§ **EXERCISE OBJECTIVE**
Return each line of the records below that contains the word "linejoin".

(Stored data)
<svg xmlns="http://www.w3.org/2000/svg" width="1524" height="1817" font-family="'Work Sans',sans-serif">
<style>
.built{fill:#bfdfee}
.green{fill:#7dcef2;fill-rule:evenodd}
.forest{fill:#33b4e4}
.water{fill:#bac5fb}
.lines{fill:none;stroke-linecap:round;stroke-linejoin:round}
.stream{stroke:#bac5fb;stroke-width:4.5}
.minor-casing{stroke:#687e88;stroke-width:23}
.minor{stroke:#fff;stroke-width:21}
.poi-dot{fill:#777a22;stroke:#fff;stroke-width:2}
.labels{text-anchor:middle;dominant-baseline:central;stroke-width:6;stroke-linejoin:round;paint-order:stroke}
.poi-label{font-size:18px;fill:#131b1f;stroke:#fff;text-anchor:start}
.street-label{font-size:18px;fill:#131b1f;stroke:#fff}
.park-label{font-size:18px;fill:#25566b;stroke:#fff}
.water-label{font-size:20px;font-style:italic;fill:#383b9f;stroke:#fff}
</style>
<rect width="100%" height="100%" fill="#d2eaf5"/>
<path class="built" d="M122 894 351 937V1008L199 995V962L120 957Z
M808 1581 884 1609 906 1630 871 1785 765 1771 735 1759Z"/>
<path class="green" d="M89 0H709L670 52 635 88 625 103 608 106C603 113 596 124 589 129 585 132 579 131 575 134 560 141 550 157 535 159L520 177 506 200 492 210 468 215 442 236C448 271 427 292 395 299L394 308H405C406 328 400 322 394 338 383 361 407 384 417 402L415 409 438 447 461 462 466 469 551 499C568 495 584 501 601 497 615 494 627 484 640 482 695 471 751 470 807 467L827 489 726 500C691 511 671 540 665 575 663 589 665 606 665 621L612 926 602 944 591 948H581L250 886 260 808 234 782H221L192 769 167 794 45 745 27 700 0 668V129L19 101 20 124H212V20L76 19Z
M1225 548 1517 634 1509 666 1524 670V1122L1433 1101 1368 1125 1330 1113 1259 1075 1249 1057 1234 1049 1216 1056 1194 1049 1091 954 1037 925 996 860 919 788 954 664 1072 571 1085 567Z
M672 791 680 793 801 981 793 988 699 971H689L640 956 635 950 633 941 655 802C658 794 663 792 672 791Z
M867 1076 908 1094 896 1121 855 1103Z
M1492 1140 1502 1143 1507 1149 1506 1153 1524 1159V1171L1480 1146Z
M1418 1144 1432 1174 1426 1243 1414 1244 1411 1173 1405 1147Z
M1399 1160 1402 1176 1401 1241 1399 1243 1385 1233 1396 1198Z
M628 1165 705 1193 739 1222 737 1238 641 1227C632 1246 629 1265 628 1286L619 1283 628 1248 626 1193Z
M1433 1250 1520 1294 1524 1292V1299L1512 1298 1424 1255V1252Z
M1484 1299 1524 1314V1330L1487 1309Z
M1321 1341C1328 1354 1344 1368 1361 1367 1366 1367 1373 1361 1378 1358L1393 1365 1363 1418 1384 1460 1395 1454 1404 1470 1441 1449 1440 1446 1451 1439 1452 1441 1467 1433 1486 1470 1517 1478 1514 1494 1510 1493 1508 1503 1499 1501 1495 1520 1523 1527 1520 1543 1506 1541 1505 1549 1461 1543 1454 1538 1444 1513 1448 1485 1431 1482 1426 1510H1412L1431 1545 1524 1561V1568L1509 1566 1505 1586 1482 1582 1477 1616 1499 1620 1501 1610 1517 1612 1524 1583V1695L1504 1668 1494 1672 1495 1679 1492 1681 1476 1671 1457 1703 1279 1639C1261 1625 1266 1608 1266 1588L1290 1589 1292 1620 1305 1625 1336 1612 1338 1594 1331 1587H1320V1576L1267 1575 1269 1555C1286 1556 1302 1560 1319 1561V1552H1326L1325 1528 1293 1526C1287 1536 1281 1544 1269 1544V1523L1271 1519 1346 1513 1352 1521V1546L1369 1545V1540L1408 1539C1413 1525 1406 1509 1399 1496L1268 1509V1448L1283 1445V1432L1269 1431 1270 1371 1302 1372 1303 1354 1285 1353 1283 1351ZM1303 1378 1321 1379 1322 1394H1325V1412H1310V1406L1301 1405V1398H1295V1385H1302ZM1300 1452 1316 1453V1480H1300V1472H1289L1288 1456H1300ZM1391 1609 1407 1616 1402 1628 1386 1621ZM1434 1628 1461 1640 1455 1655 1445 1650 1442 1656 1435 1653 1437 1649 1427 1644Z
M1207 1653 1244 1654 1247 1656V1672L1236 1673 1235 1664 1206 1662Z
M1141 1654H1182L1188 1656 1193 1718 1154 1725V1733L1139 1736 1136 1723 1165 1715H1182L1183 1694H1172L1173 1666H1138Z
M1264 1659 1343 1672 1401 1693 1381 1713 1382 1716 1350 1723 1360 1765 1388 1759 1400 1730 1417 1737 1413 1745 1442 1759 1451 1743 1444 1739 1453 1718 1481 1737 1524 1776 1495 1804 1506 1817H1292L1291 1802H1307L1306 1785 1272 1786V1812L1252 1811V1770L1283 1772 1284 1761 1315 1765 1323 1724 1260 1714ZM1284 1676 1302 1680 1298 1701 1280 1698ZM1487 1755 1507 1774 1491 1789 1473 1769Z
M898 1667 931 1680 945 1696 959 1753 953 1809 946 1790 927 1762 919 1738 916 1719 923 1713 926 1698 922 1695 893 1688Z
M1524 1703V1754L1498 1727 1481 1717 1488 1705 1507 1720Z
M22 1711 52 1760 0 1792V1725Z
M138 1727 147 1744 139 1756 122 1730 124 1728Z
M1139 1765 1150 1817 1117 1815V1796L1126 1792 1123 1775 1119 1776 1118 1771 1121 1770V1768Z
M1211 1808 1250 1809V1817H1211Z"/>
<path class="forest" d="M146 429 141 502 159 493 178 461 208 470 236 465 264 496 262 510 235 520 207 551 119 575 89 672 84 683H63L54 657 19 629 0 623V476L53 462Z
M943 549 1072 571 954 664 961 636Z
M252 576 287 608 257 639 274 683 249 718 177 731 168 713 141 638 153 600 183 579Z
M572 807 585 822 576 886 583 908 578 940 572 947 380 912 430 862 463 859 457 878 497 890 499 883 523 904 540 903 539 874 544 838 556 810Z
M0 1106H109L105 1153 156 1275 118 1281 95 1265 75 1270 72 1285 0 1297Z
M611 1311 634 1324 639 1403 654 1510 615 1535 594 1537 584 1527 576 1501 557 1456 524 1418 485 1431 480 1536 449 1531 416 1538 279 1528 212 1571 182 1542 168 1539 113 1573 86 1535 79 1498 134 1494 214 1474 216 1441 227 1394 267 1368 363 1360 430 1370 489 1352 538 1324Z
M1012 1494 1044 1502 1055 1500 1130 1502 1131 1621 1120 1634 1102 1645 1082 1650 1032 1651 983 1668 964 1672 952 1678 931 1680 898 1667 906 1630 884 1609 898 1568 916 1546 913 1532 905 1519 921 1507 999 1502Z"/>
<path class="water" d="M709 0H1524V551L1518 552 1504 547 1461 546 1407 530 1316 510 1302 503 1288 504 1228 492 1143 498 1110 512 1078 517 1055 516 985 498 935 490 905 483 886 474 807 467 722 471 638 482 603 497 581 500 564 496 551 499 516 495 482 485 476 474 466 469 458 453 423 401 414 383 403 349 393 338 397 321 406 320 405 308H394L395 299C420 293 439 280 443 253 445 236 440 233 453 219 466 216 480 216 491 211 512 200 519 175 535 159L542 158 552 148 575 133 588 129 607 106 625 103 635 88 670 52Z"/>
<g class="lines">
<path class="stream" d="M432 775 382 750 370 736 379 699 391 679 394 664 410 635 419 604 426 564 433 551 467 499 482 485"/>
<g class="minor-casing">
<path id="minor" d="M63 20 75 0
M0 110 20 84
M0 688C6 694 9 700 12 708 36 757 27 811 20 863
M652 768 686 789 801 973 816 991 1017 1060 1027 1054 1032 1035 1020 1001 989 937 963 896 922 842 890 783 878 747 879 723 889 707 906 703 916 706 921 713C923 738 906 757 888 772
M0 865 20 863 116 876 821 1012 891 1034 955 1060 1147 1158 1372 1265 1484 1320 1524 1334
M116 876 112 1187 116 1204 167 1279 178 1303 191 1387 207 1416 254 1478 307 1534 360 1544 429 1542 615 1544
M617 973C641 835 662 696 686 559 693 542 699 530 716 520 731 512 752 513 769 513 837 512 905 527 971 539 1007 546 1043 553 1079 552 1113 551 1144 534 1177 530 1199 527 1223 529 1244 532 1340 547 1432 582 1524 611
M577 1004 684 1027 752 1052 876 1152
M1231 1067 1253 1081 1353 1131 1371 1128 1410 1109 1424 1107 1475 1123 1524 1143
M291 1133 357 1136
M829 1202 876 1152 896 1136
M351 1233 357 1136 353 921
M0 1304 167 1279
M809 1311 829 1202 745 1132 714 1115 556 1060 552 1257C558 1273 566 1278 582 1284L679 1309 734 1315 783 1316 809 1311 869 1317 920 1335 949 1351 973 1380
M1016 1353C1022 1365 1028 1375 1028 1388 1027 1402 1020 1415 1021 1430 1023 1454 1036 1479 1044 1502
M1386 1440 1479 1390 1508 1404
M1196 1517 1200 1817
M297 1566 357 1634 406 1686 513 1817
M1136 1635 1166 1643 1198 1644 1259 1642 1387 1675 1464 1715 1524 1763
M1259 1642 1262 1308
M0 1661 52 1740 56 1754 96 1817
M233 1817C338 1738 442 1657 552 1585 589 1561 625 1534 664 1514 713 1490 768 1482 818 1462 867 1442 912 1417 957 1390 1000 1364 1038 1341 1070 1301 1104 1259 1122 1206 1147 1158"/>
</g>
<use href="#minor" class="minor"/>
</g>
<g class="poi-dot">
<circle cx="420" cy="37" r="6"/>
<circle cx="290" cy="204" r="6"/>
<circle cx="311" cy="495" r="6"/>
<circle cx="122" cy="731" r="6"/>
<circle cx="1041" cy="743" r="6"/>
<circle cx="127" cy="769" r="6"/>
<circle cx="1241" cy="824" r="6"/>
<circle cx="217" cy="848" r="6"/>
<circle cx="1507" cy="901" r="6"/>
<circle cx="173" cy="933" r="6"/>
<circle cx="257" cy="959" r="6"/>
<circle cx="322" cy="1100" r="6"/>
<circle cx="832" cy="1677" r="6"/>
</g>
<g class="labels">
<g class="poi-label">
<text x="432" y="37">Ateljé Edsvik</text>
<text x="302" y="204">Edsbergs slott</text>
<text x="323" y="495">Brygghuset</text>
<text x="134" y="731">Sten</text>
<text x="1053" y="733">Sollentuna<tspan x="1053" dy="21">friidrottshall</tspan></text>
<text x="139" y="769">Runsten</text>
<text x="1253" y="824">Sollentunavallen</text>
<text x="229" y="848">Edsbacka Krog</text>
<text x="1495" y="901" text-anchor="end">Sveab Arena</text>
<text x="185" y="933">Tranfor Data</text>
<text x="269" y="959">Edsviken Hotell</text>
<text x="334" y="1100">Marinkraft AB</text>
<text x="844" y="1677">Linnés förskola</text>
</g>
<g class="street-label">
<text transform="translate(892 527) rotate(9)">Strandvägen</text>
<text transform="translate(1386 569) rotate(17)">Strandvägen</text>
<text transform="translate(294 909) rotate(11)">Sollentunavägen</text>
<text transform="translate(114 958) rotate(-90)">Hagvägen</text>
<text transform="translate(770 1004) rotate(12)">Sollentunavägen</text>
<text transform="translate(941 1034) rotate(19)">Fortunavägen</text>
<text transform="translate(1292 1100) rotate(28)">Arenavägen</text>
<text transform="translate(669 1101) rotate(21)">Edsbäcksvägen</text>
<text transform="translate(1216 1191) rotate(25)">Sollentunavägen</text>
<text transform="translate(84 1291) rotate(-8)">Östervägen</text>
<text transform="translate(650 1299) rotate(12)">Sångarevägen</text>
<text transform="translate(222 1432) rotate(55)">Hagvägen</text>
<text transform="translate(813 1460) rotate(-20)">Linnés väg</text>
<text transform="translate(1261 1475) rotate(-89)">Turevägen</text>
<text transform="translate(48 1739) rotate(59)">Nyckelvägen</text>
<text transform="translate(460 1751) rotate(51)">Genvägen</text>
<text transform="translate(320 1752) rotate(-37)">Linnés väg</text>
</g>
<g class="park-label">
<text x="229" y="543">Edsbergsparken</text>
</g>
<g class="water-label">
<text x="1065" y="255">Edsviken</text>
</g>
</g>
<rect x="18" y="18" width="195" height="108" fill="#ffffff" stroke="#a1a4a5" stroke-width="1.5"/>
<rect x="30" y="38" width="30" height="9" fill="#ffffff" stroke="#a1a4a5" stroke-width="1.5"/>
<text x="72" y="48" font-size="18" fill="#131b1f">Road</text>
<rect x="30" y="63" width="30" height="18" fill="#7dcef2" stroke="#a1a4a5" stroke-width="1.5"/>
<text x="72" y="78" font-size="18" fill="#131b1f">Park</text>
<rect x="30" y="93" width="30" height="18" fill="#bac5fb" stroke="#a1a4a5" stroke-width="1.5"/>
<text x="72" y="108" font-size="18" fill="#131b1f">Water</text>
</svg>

§ **SOLUTION FOR THIS PROBLEM**
.lines{fill:none;stroke-linecap:round;stroke-linejoin:round}
.labels{text-anchor:middle;dominant-baseline:central;stroke-width:6;stroke-linejoin:round;paint-order:stroke}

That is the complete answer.